TASK BRIEF: Every line below that holds the string "khác" must be copied.

(Collected data)
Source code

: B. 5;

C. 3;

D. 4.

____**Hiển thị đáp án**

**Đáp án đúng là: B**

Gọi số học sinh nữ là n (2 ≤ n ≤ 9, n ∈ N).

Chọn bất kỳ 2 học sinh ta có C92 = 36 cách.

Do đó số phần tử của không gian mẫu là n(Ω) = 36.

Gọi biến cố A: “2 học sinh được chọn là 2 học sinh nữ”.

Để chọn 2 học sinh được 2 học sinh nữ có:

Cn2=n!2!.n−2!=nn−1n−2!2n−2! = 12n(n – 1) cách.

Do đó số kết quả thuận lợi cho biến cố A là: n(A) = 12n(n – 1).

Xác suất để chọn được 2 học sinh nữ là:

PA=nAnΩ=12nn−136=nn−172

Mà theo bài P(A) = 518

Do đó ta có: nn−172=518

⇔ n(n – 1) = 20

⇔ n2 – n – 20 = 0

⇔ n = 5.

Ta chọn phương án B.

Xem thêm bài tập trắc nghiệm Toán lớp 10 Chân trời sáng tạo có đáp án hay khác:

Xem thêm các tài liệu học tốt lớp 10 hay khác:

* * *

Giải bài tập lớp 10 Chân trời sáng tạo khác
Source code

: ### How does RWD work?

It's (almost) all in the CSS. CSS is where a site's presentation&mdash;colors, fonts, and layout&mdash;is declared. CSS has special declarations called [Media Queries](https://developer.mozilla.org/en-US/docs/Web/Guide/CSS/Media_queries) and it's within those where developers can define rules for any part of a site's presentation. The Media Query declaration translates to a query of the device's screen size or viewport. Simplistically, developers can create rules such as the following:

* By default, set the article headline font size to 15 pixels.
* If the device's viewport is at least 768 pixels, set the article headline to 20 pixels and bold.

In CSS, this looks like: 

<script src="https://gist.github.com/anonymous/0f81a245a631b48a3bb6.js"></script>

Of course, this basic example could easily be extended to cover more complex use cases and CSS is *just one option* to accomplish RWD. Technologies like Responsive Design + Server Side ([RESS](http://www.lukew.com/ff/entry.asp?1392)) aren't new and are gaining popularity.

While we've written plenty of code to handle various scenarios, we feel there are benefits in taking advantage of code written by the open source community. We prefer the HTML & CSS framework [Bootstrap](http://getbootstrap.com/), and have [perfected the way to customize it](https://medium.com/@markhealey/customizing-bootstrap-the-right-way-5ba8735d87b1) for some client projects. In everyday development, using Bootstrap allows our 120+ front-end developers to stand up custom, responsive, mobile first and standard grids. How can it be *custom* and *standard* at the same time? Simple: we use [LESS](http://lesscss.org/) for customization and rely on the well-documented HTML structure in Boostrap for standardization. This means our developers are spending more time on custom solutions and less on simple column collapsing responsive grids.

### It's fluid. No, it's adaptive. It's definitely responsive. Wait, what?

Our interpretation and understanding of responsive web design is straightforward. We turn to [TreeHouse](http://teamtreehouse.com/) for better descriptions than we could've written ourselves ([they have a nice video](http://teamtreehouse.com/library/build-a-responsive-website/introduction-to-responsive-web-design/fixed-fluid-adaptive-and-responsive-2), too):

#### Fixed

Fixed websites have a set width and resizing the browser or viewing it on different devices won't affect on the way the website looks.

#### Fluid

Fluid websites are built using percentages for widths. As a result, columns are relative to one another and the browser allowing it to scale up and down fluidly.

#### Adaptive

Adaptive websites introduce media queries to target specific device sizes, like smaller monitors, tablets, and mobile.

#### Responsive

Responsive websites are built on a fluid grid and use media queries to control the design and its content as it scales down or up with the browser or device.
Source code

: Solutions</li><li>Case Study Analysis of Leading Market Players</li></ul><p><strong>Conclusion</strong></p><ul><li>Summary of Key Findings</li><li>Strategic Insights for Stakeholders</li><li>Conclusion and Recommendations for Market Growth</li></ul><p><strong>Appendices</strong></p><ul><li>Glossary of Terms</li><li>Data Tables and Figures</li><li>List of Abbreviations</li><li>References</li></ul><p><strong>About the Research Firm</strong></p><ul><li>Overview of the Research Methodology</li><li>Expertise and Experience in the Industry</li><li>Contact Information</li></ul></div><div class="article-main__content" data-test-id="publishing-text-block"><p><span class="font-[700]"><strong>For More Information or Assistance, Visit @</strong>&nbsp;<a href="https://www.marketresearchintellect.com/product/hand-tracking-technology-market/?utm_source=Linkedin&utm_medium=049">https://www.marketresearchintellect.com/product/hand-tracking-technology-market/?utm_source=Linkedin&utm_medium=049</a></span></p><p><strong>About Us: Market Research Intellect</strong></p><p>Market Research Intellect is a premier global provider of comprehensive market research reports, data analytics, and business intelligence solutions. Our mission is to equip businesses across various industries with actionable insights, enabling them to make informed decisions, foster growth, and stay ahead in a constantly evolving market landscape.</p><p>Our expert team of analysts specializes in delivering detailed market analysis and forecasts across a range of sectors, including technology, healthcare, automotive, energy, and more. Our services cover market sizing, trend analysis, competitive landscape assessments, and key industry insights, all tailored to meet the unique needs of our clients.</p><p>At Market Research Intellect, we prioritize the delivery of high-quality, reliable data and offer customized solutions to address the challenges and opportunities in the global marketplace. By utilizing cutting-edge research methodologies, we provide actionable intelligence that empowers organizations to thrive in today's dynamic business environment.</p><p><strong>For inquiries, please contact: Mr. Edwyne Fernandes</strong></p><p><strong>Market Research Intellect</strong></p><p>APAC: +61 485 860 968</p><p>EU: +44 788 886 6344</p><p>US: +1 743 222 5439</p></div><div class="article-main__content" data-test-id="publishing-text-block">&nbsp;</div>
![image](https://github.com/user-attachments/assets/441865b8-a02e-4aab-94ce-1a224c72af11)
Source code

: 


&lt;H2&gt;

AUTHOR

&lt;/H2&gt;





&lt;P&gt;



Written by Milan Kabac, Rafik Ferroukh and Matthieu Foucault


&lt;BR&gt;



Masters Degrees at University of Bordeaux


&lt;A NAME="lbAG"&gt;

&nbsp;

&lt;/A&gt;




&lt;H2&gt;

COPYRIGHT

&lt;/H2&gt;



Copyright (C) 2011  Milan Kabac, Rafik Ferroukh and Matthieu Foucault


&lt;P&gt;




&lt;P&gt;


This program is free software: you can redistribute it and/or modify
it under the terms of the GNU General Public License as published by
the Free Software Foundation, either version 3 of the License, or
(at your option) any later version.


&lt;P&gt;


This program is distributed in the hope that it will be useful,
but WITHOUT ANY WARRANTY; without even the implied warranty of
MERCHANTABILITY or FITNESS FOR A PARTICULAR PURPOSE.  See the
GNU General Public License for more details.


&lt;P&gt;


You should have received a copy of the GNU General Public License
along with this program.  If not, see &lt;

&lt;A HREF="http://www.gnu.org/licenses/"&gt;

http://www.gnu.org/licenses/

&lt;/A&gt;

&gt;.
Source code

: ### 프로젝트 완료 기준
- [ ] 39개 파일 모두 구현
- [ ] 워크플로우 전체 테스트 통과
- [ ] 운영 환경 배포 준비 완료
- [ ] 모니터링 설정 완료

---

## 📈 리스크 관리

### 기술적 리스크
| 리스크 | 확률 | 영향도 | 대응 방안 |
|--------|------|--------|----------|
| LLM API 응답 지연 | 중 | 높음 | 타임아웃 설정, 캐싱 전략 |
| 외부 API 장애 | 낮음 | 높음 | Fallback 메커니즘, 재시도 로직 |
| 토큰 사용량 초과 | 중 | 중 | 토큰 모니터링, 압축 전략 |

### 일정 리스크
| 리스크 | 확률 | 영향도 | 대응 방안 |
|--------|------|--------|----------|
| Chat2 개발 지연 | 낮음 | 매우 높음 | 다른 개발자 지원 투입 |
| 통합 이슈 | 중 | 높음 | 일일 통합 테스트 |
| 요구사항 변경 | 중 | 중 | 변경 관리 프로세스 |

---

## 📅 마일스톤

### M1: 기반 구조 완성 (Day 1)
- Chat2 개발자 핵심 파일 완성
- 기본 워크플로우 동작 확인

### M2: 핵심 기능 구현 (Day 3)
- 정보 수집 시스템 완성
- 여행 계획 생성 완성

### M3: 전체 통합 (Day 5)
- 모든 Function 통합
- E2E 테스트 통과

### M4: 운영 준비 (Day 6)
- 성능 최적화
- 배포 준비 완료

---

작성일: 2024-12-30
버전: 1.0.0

FINAL ANSWER:
Xem thêm bài tập trắc nghiệm Toán lớp 10 Chân trời sáng tạo có đáp án hay khác:
Xem thêm các tài liệu học tốt lớp 10 hay khác:
Giải bài tập lớp 10 Chân trời sáng tạo khác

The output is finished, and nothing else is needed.